Тут он посмотрел мне в глаза и говорит, что никуда не пойдет, и так верит. А я вот — не успокоился. Жив не буду, а расследую это дело. Кто это писал?

До сих пор заснуть не могу. В первый раз в жизни убедился, как тяжело врать такому старику, как мой.

 

Февраля.

 

Ну и дела! Оказывается, такое письмо не только моему папаньке прислали, а еще и другим отцам и матерям. Сегодня пришло их в школу человек шесть — и все на Зин-Палну. Зин-Пална сейчас же собрала всех ихних ребят и долго что-то с ними выясняла. Все ребята вышли от нее распаренные, как после бани. Я сейчас же их расспрашивать — никто ничего не сказал. Венька Палкин ходит весь бледный и ни с кем не разговаривает: думает, что кто-нибудь дознался про капустники, и очень боится, как бы его не припаяли за это дело. А по-моему, теперь уж бояться нечего. Если раскроют, нужно просто сказать: да, мол, так и так. А все-таки стараться, чтобы не раскрывали.

 

Февраля.

 

В школе появилась Лина. Отсутствовала она будто бы по болезни. Пришла она с заплаканными глазами: оказывается, ее отцу тоже прислали такое письмо. Ходила и целый день плакала. Наконец я не выдержал, подошел к ней и говорю:

— Будешь реветь, нас всех засыплешь! Ведь никто ничего толком не знает, и все будет шито-крыто.
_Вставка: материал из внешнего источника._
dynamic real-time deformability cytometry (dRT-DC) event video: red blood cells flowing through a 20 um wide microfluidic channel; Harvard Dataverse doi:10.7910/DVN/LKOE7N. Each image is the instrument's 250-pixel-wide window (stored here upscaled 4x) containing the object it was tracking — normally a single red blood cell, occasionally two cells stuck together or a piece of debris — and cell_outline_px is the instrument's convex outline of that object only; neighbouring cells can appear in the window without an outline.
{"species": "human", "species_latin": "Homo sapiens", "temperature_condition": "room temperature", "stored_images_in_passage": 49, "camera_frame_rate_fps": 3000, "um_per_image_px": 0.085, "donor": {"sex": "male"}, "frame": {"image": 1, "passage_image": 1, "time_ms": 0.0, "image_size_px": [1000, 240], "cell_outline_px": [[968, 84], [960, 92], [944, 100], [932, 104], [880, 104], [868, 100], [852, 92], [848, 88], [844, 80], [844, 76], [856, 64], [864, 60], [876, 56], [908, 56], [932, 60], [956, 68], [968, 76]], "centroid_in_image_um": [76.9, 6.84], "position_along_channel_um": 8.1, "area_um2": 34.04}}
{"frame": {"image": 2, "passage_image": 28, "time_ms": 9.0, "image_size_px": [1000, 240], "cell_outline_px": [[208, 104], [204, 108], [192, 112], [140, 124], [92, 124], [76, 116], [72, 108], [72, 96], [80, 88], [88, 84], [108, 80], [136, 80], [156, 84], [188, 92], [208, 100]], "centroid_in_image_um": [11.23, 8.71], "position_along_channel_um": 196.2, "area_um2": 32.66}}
А она еще пуще разревелась и — сквозь слезы — на меня:

— Это все из-за тебя! Ты, ты, ты во всем виноват! Один ты. Если бы не ты, я бы…

И в окончательный рев. А при чем тут я — не понимаю. В чем я могу быть виноват? Говорили, что она и самоубивалась из-за меня, но это буза. И даже если так, то я-то чем виноват, что она в меня втюрилась? А в капустниках я столько же виноват, сколько она: ходил, и больше ничего.

 

Февраля.

 

Сегодня Зинаида Павловна просила учком созвать общее собрание. Вопрос она поставила об анонимных письмах.
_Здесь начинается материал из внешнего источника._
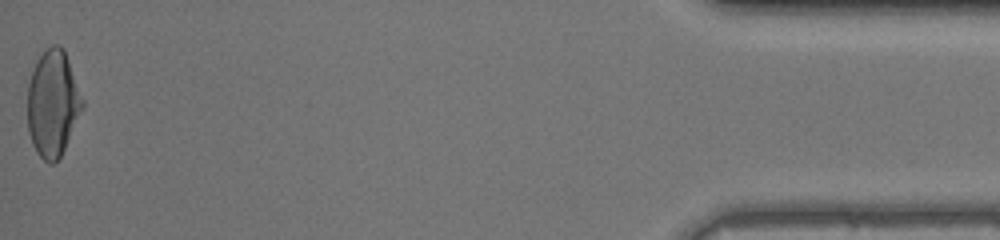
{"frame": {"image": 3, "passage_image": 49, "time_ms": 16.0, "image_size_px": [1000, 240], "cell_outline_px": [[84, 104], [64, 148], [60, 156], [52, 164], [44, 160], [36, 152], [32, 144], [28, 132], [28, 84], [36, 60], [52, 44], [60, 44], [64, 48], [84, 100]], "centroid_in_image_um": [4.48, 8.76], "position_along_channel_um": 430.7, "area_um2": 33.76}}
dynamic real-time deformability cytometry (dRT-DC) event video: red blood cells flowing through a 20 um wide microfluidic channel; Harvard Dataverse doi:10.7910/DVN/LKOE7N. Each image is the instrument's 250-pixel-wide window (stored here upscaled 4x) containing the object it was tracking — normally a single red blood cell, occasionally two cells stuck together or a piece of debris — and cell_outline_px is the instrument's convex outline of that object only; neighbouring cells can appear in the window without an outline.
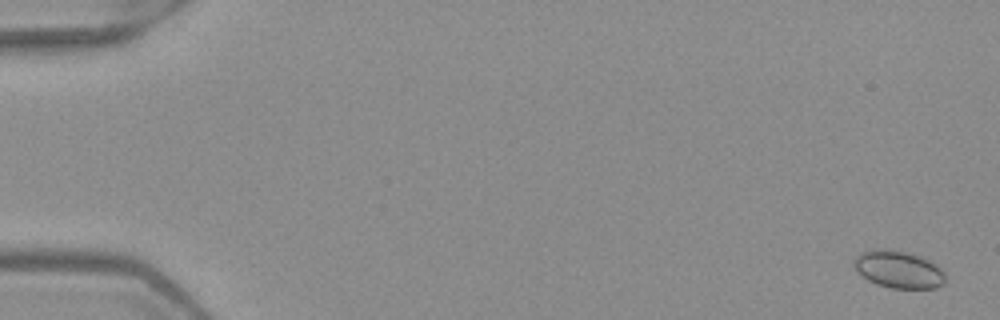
{"species": "Egyptian fruit bat (a non-hibernating species)", "species_latin": "Rousettus aegyptiacus", "temperature_condition": "warm", "stored_images_in_passage": 6, "camera_frame_rate_fps": 3000, "um_per_image_px": 0.085, "frame": {"image": 1, "passage_image": 1, "time_ms": 0.0, "image_size_px": [1000, 320], "cell_outline_px": [[944, 284], [936, 288], [892, 288], [876, 284], [868, 280], [856, 272], [852, 264], [852, 260], [860, 252], [884, 248], [904, 252], [920, 256], [936, 264], [940, 268], [944, 276]], "centroid_in_image_um": [76.32, 22.9], "position_along_channel_um": 8.7, "area_um2": 19.88}}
— Прошу, — говорит, — тех, кто хоть что-нибудь знает о происхождении этих писем и есть ли в них хоть капелька правды, сказать об этом общему собранию. Все видят, что многие из ребят подавлены и не могут как следует учиться.
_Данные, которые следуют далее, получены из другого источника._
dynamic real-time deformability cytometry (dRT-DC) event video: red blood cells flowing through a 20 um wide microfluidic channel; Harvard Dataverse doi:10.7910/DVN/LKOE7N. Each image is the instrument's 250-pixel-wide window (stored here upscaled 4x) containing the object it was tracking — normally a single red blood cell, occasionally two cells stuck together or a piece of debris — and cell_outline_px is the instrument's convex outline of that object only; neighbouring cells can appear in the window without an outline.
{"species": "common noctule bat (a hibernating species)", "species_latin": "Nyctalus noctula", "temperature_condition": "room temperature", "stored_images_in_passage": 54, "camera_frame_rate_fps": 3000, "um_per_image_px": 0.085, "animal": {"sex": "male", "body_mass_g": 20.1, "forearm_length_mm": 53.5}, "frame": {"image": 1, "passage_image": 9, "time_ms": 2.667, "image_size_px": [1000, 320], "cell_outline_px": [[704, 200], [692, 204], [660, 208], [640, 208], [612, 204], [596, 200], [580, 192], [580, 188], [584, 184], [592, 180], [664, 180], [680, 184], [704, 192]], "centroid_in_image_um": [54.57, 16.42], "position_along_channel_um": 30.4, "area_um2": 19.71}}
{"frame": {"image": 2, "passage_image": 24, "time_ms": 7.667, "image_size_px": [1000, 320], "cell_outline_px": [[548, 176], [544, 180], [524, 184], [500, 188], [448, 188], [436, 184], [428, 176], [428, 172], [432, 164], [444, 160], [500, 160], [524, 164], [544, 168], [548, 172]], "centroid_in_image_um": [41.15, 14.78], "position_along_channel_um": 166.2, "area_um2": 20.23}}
В ответ все молчат. Я в это время переживал тяжелые чувства. С одной стороны, я был связан страшной клятвой, как и все остальные. А с другой стороны, мне было ясно видно, что вопрос как-нибудь надо решать.

— Ну, хорошо, — говорит Зин-Пална, — я вижу, что никто ничего не знает. В таком случае предадим это дело забвению. Я убеждена, что во всем виновата богатая фантазия автора анонимных писем. Со своей стороны я чрезвычайно была бы ему обязана, этому автору, если бы он направил свою фантазию в какую-нибудь другую сторону, а не в сторону срыва школьных занятий. Кроме того, думаю, что следует ускорить подготовку постановки «Гамлета». Следует устраивать репетиции каждый день. Спектакль может в значительной степени проветрить головы и очистить атмосферу, а то она достигла большого давления.

Большинство тут засмеялось, а мне стало еще тяжелей. Мне стало стыдно, так же как тогда, когда я врал отцу. В самом деле, Зин-Пална нам всем верит и готова когда угодно выгородить, а мы ей врем.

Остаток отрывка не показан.